Domaine Arnoux-Lachaux has been in Vosne-Romanée since 1858. Charles Lachaux, the sixth generation of his family, has run it since 2012, alongside a separate label under his own name. He farms biodynamically, toward a single end: wine that tastes of its site and little else. The vines grow tall and untrimmed through the season, the rows are worked by horse, and pruning follows the natural flow of the sap. Fermentation proceeds with whole clusters and indigenous yeasts, maceration is brief, and pressing is vertical and gentle. With 2022, Charles retired oak from the cellar entirely, aging every wine in Clayver — the neutral sandstone vessels that breathe without contributing flavor — so that site, not cooperage, sets the character of each wine. He has said he wants Arnoux-Lachaux to stand beside Leroy, and his methods make clear that he means it.

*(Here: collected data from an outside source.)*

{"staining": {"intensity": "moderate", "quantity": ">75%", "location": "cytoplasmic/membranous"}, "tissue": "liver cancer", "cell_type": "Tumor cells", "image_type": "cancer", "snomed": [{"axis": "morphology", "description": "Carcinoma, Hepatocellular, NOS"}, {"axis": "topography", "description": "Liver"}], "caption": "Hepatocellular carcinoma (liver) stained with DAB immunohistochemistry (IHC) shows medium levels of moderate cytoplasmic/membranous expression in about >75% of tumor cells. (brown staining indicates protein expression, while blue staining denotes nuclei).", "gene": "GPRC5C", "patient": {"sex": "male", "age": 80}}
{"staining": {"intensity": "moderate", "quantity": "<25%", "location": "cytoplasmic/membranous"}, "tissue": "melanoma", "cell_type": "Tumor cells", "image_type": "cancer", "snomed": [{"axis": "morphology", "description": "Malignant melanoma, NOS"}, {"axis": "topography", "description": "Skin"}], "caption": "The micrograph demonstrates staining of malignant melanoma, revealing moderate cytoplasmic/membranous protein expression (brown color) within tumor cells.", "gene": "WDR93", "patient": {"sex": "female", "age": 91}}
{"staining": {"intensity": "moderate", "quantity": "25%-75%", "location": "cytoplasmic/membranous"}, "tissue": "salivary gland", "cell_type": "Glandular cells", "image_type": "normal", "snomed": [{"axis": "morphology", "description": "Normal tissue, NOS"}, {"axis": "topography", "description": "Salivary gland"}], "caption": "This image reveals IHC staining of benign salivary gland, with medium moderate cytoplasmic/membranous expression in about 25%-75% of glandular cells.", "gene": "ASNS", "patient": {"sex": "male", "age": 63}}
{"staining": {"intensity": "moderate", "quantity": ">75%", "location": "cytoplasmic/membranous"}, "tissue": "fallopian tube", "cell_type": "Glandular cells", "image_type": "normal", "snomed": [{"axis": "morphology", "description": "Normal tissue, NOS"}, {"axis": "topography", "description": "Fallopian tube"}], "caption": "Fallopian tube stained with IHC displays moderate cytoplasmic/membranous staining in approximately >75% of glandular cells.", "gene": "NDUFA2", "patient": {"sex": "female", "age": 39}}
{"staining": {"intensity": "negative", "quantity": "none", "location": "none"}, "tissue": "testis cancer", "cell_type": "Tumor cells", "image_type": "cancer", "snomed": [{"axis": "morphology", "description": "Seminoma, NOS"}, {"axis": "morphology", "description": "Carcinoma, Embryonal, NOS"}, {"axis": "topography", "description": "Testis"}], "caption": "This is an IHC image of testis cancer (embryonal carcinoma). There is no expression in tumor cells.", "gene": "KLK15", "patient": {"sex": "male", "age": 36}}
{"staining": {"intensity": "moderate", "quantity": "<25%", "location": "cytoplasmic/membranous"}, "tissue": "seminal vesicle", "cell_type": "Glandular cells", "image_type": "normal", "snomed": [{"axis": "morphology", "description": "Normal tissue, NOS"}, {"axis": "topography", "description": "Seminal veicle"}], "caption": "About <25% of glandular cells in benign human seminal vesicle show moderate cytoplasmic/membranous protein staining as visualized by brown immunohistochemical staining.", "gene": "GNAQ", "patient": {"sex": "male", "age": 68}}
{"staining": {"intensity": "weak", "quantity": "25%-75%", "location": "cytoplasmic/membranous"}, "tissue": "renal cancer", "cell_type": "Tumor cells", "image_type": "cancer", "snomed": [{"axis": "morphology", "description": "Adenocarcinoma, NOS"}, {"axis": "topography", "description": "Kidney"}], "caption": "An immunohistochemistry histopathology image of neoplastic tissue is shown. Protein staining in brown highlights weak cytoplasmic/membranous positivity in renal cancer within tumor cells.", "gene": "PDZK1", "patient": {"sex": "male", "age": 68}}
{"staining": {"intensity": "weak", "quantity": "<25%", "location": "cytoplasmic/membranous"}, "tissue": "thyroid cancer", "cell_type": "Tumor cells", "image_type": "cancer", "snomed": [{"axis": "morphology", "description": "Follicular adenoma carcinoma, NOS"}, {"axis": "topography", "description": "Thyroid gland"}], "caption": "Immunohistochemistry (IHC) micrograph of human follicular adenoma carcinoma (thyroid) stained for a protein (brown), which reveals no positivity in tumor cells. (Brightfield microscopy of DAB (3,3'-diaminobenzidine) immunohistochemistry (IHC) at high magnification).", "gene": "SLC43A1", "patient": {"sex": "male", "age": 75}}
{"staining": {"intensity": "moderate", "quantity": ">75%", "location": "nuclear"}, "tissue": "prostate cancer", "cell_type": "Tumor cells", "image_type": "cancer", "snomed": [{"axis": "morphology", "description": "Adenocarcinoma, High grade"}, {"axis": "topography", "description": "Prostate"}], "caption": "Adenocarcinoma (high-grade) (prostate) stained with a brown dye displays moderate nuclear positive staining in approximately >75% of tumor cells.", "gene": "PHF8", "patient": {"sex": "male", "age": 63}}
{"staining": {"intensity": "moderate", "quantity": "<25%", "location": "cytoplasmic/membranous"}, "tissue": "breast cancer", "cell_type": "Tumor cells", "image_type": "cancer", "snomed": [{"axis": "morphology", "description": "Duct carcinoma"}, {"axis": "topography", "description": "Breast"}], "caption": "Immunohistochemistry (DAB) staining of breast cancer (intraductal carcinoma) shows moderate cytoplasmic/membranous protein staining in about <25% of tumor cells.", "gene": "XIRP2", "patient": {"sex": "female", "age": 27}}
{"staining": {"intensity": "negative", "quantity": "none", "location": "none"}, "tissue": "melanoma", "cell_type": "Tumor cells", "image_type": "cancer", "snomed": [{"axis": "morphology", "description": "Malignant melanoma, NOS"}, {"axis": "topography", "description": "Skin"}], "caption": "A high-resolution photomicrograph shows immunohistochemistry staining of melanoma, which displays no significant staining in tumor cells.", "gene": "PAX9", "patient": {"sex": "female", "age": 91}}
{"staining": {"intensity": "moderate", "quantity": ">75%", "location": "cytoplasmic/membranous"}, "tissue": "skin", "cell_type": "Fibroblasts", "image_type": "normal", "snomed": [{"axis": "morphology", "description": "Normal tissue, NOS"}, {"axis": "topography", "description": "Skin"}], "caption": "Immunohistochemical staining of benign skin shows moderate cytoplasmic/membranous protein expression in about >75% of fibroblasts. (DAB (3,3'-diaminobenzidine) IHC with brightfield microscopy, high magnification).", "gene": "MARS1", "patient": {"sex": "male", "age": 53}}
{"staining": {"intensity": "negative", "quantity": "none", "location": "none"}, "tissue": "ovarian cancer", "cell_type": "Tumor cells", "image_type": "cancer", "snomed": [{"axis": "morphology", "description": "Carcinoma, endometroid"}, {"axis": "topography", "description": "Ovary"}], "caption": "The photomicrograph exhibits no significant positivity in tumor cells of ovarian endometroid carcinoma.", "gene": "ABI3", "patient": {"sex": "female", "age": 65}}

This village Nuits gathers seven parcels in the northern stretch of the appellation, the side that runs up against Vosne-Romanée, from vines averaging around fifty years. At this end of the appellation the boundary with Vosne-Romanée is close, and the wine carries something of both: the perfume of one, the grip of the other.
It opens with a darker cast: blackberry and black cherry, a savory note of iron and crushed stone, a touch of dried violet. The tannins have more pull here, fine-grained but present, and the wine should drink well from 2026 through 2032.